ISLAMABAD: The government’s ban on furnace oil-based power plants has created a financial nightmare for Pakistan State Oil as it faces payments of millions of dollars in demurrages for failing to offload furnace oil worth $100m.
Rising circular debt and now these possible payable damages of demurrages has added to PSO’s financial miseries as it already had ordered furnace oil supplies worth $100m before the government’s sudden decision to ban oil-based power plants, reported a local newspaper.
Power plants using furnace oil were among the major customers of oil marketing companies (OMCs) and were supposed to make billions of rupees payment for its supply.
PSO had issued a warning to the government that it would struggle to manage the situation as it had ordered fuel supplies worth billions of rupees and situation may worsen if oil wasn’t lifted.
According to market sources, the decision of Cabinet Committee on Energy (CCOE) to ban use of furnace oil for power generation was hasty and could lead to closure of refineries and cause financial misery for PSO.
They said the furnace oil stocks should have implemented the decision in phases for disposing furnace oil stocks.

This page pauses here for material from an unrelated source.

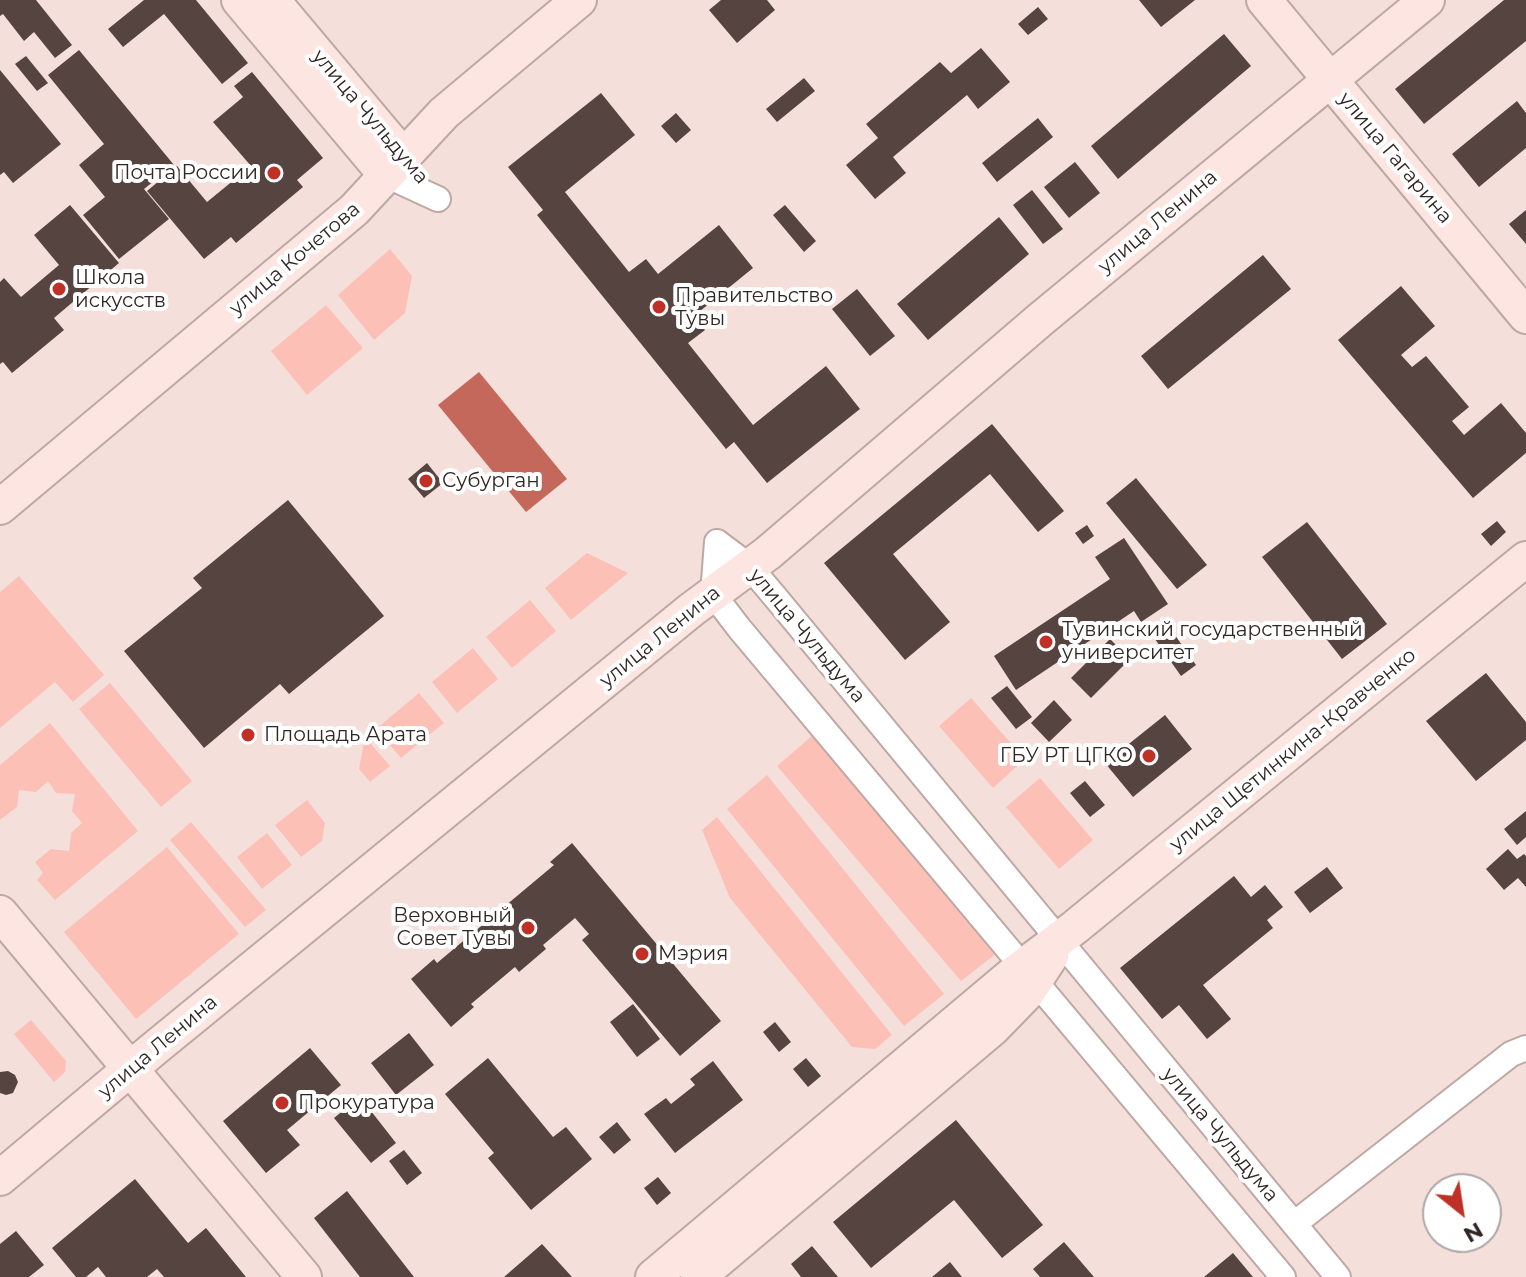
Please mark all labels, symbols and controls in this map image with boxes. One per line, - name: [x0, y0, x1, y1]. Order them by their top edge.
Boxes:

The government had ordered PSO to ensure provision of fuel supplies for power generation purposes till December 2017, and it then placed orders for seven ships. Cargo from one-ship has already been off-loaded whereas six are said to be due in next few days and weeks.
An official said in case of orders cancellation, PSO would be required to pay a penalty. PSO’s receivables have touched Rs307b and power companies owed it Rs155b, Hubco Rs81b and Kapco Rs81b.
PSO owes its creditors payment of Rs79b which includes Rs63b to international oil and LNG suppliers.